To try and take advantage of the strange new topology we found ourselves in, I proposed to the students that we create a ‘heterotopia’: a place made of many different and diverse spaces. Throughout the term, each class exercise has involved them going out and photographing, filming, or otherwise registering a different sort of locale – then sending me the results for incorporation into our burgeoning collection. Two Fridays ago, on March 5, we discussed gender and space. During their break, students went out and photographed building sites and underpasses; the former being gendered because female students felt harassed by the male builders when they passed by – the latter being places where male students felt anxious that their presence might be intimidating to women walking alone.
I was already aware of the disappearance of Sarah Everard at this time because it happened in my area, and I’d seen the missing person posters go up. But by the time we convened for our session on the 12th, the entire grim narrative had unfolded: the arrest of a serving Metropolitan Police officer and the discovery of Everard’s body in woodland in Kent. The coincidences were unsettling: my partner and I had, more or less, walked the route taken by the murdered woman the day before her abduction: crossing Clapham Common and heading along the South Circular. Then, on the morning of the 11th our internet connection went down – which meant that in order to teach the Friday session I had to decamp to my brother-in-law’s flat on Brixton Hill.
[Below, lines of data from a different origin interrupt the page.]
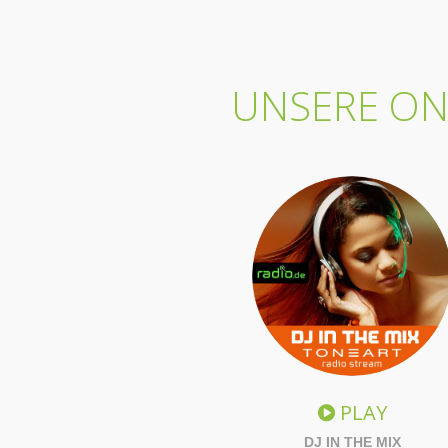
UNSERE ONL
PLAY
DJ IN THE MIX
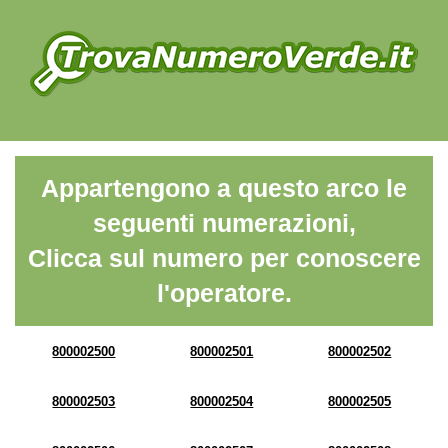
Appartengono a questo arco le
seguenti numerazioni,
Clicca sul numero per conoscere
l'operatore.
800002500
800002501
800002502
800002503
800002504
800002505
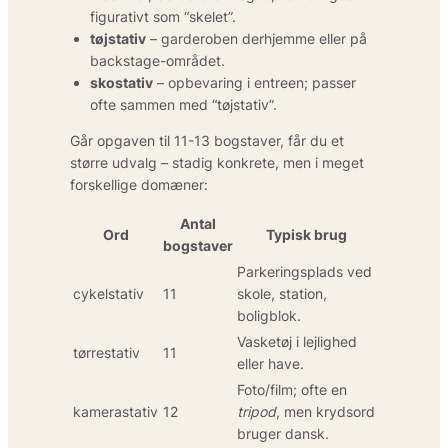
figurativt som “skelet”.
tøjstativ
– garderoben derhjemme eller på
backstage-området.
skostativ
– opbevaring i entreen; passer
ofte sammen med “tøjstativ”.
Går opgaven til 11-13 bogstaver, får du et
større udvalg – stadig konkrete, men i meget
forskellige domæner:
Antal
Ord
Typisk brug
bogstaver
Parkeringsplads ved
cykelstativ
11
skole, station,
boligblok.
Vasketøj i lejlighed
tørrestativ
11
eller have.
Foto/film; ofte en
kamerastativ
12
tripod
, men krydsord
bruger dansk.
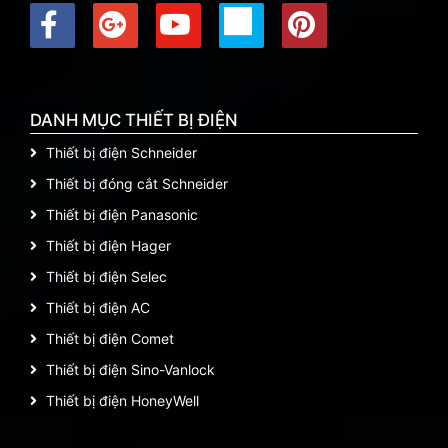
DANH MỤC THIẾT BỊ ĐIỆN
Thiết bị điện Schneider
Thiết bị đóng cắt Schneider
Thiết bị điện Panasonic
Thiết bị điện Hager
Thiết bị điện Selec
Thiết bị điện AC
Thiết bị điện Comet
Thiết bị điện Sino-Vanlock
Thiết bị điện HoneyWell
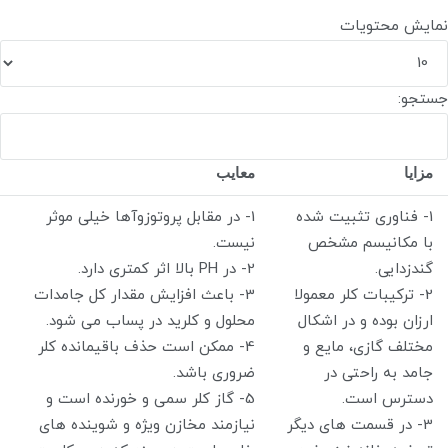
نمایش محتویات
جستجو:
مزایا
معایب
1- فناوری تثبیت شده
1- در مقابل پروتوزوآها خیلی موثر
با مکانیسم مشخص
نیست.
گندزدایی.
2- در PH بالا اثر کمتری دارد.
2- ترکیبات کلر معمولا
3- باعث افزایش مقدار کل جامدات
ارزان بوده و در اشکال
محلول و کلرید در پساب می شود.
مختلف گازی، مایع و
4- ممکن است حذف باقیمانده کلر
جامد به راحتی در
ضروری باشد.
دسترس است.
5- گاز کلر سمی و خورنده است و
3- در قسمت های دیگر
نیازمند مخازن ویژه و شوینده های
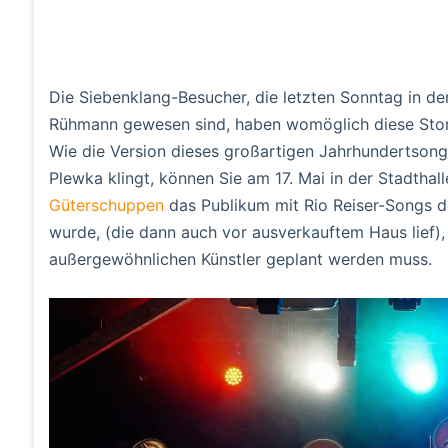
Die Siebenklang-Besucher, die letzten Sonntag in 
Rühmann gewesen sind, haben womöglich diese Story
Wie die Version dieses großartigen Jahrhundertsongs
Plewka klingt, können Sie am 17. Mai in der Stadthal
Güterschuppen
das Publikum mit Rio Reiser-Songs d
wurde, (die dann auch vor ausverkauftem Haus lief)
außergewöhnlichen Künstler geplant werden muss.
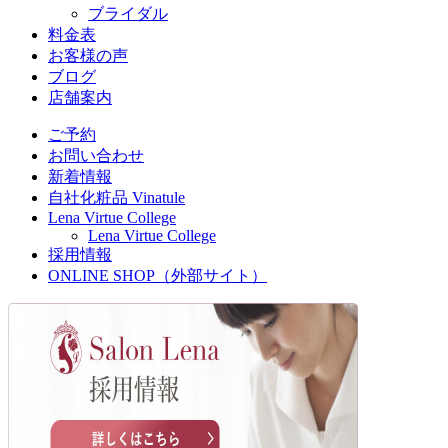
ブライダル
料金表
お客様の声
ブログ
店舗案内
ご予約
お問い合わせ
新着情報
自社化粧品 Vinatule
Lena Virtue College
Lena Virtue College
採用情報
ONLINE SHOP（外部サイト）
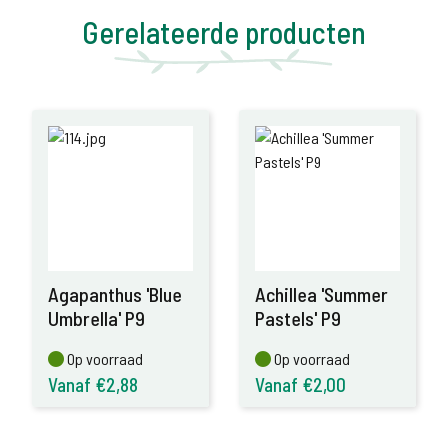
Gerelateerde producten
Agapanthus 'Blue
Achillea 'Summer
Umbrella' P9
Pastels' P9
Op voorraad
Op voorraad
Op voorraad
Op voorraad
Vanaf €2,88
Vanaf €2,00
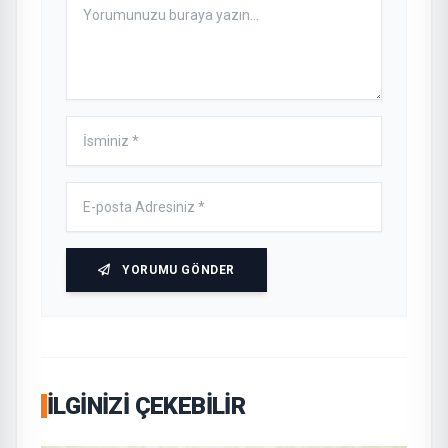
YORUMU GÖNDER
İLGINIZI ÇEKEBILIR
I explained all this to my students on the Friday morning: I was able to use my brother-in-law’s flat because he had died on February 28 in the Trinity Hospice, Clapham Northside. That’s why we’d been walking across the common on March 2: we’d picked up his personal effects and were returning them to where he’d lived. That this location was a few hundred metres from where Everard’s presence had last been recorded – by the motion-sensitive doorbell-mounted camera of a house on the South Circular – only confirmed the message implicit in all these surveillance media: we may all be connected, yet it makes no difference if no one’s watching.
The great American urbanist, Jane Jacobs, believed safety in the city depended on what she termed ‘the eyes on the street’: those people, usually older, who spend their days observing the comings and goings in their neighbourhood. The ubiquity of CCTV in our cities has already lead, I believe, to those eyes losing their focus – and now the pandemic has positioned them in front of screens unconnected to their immediate locale. We live in a Potemkin panopticon: where everyone is simultaneously pretending to look, and pretending to be looked upon. The consequences are terrifying.